Il fallait être à Paris, à l’automne 2021, pour voir se réaliser un rêve vieux de soixante ans. Celui de Christo et Jeanne-Claude, célèbre duo d’artistes contemporains réputés pour leurs installations aussi gigantesques qu’éphémères. Au cours de leur carrière, ils ont installé un rideau couleur safran dans un parc du Colorado, construit une plateforme flottante sur le lac d’Iseo, en Italie, et recouvert de tissu le palais du Reichstag, à Berlin, ou le Pont-Neuf parisien.
En septembre 2021, l’Arc de triomphe est « emballé » dans un tissu argenté maintenu de cordes rouges. L’aboutissement d’un projet imaginé en 1961, alors que le couple vivait près de la place de l’Etoile. Plusieurs fois repoussée, notamment à cause de la crise sanitaire, cette installation scintillante voit finalement le jour après le décès des deux époux, en 2009 pour Jeanne-Claude et en 2020 pour Christo. Le drapé aura été l’un des éléments centraux de l’œuvre du duo, qui, à travers le tissu, dissimulait autant qu’il révélait les monuments ainsi empaquetés.
C’est exactement ce qui se joue aujourd’hui dans la mode, où draper permet de brouiller les frontières entre le visible et l’invisible. Cette saison, Alaïa en fait des robes serpentines s’enroulant autour du corps, Balmain enveloppe ses amazones de grands pull-overs à capuche très eighties, quand Balenciaga imagine de luxueux manteaux tombant jusqu’au sol.
Ainsi, le drapé se présente moins comme une tradition textile héritée de l’Antiquité que comme un langage contemporain, ouvert à toutes les interprétations. Une étoffe jetée sur les épaules convoque une certaine idée de la nonchalance quand, nouée sur la cuisse, elle devient soudainement sexy.

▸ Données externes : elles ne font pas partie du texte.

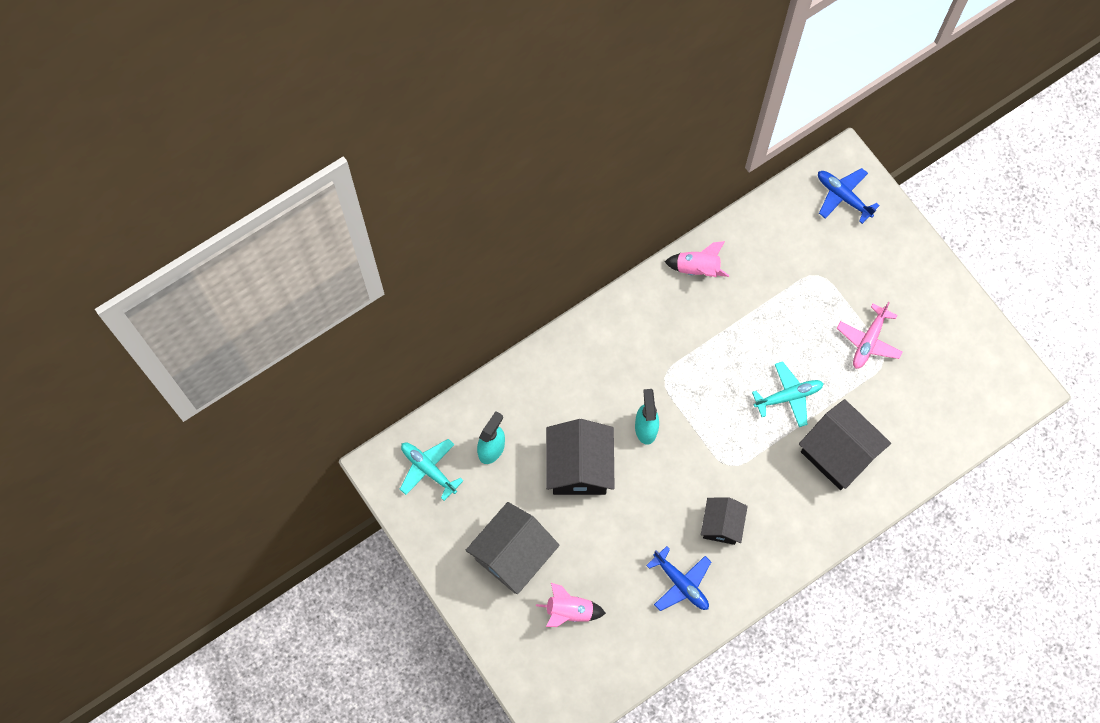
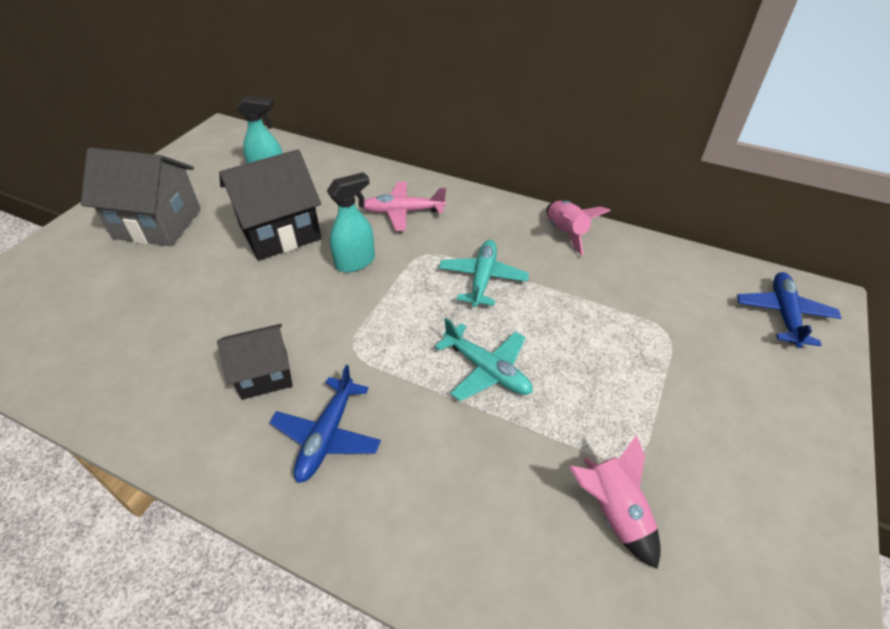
camera: 60 degrees right, 25 degrees down
(428, 469) = (230, 151): turquoise plane -> turquoise plane (482, 278)
(569, 611) = (98, 284): pink rocket -> pink rocket (613, 512)
(681, 583) = (163, 367): blue plane -> blue plane (327, 436)
(838, 453) = (446, 465): black house -> none
(868, 341) = (639, 426): pink plane -> pink plane (403, 212)

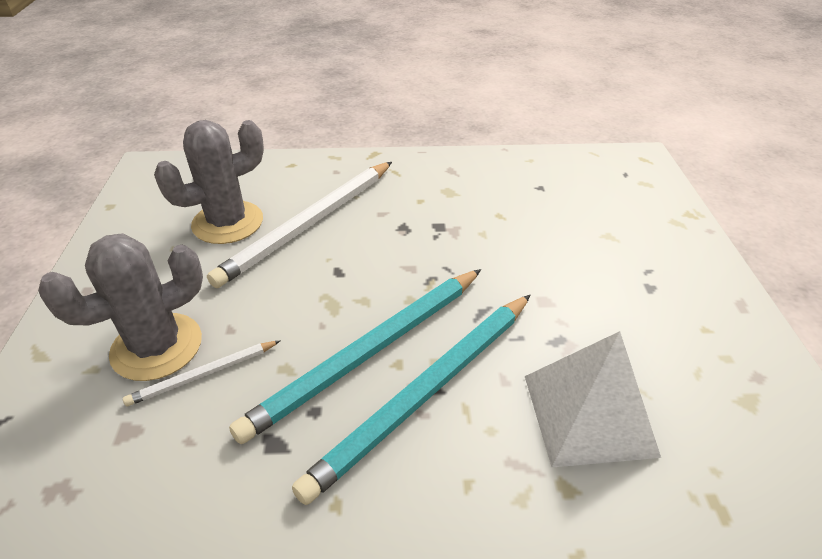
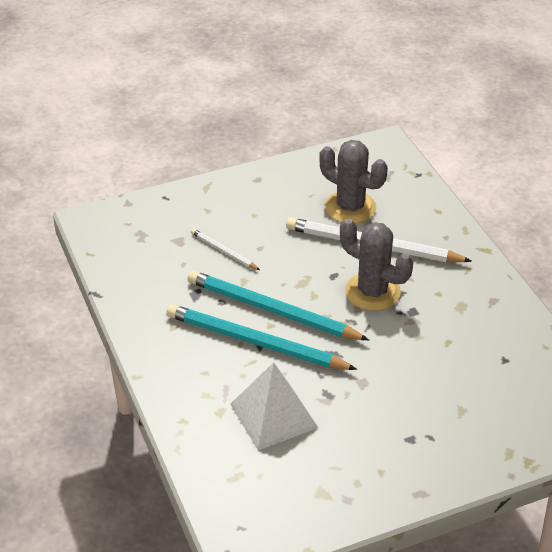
camera: 70 degrees right, 0 degrees up
(157, 347) = (233, 226): grey cactus -> grey cactus (372, 292)

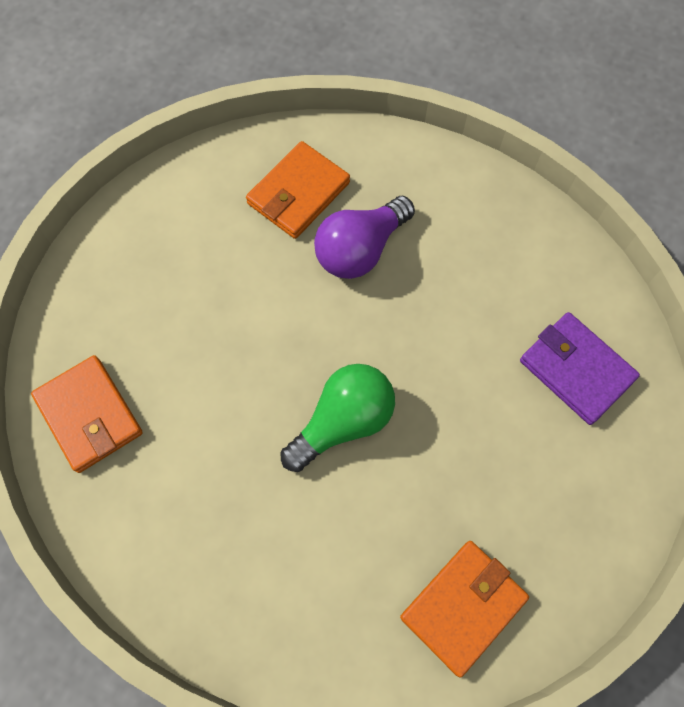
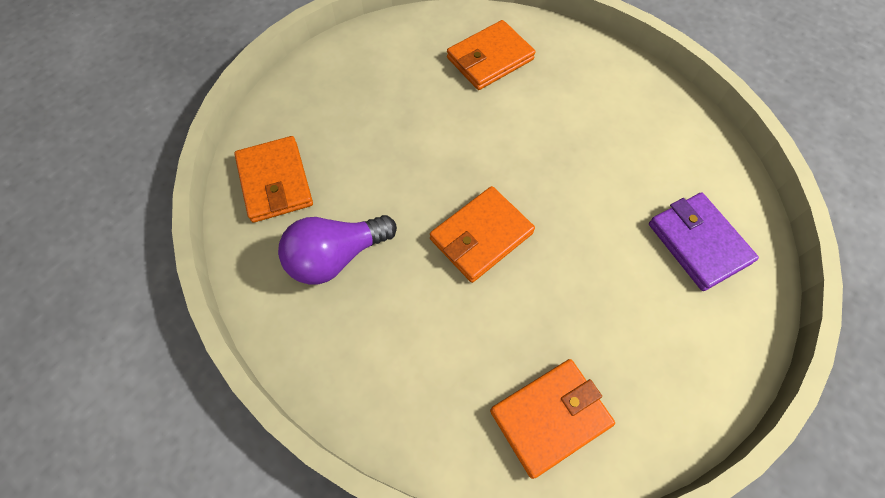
camera: 15 degrees right, 5 degrees down
(343, 422) = (481, 236): green light bulb -> orange wallet
(360, 249) = (530, 109): purple light bulb -> purple light bulb (336, 256)

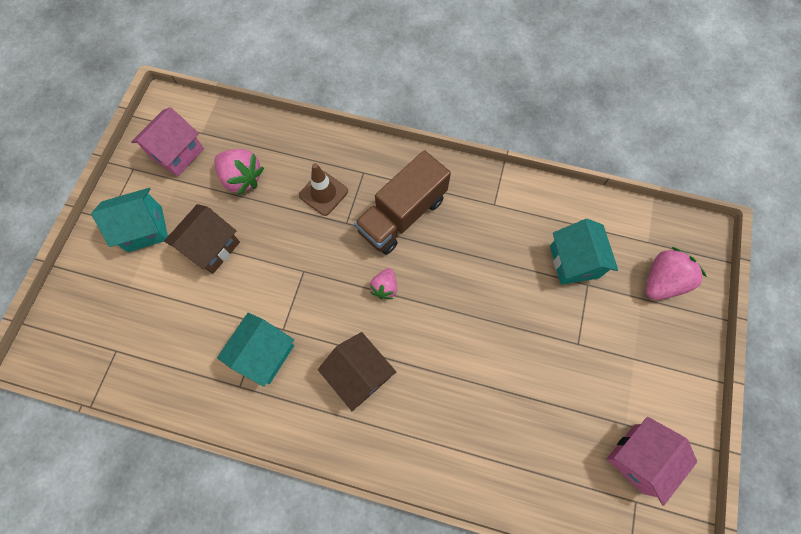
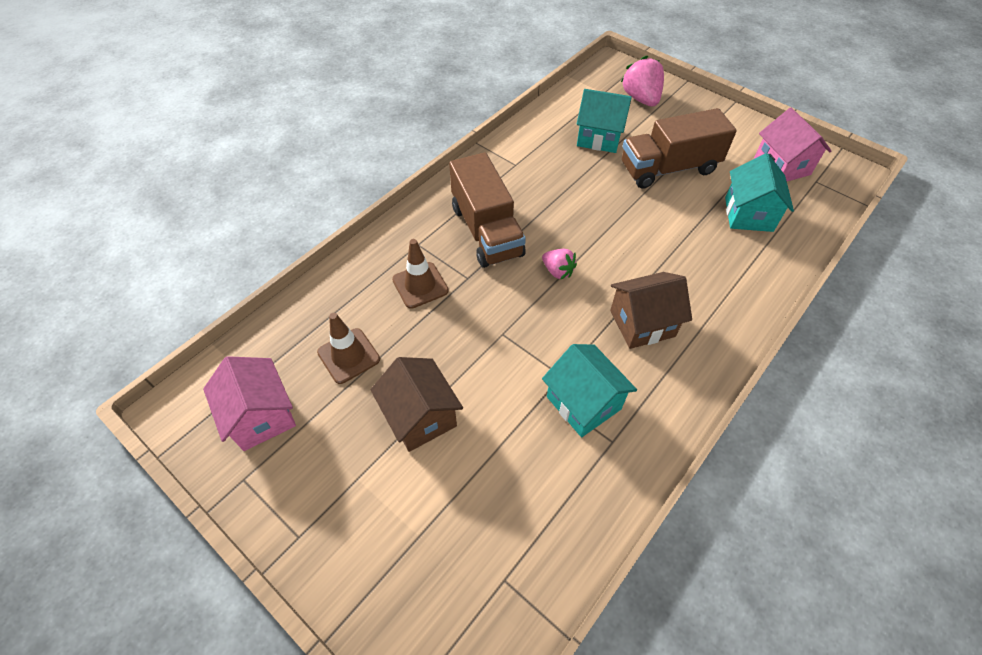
camera: 65 degrees left, 15 degrees down
(145, 229) = (346, 489): turquoise house -> turquoise house (748, 214)
(242, 178) = (348, 356): pink strawberry -> brown traffic cone
(566, 341) = (668, 168): none -> brown truck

Antitailleur par excellence, le drapé s’affranchit des lignes strictes pour leur préférer la chute, le nœud, la torsion, le pli. Proposant, dans une époque obsédée par les silhouettes nettes et calibrées, une autre idée du corps, plus mouvant voire instable.
Tour à tour protection, étendard et parti pris stylistique, le drapé devient la somme de nos contradictions : il protège et magnifie, recouvre et expose, singularise et rassemble. Plus qu’une technique de couture, le voilà aujourd’hui une toile sur laquelle chacun projette ses envies.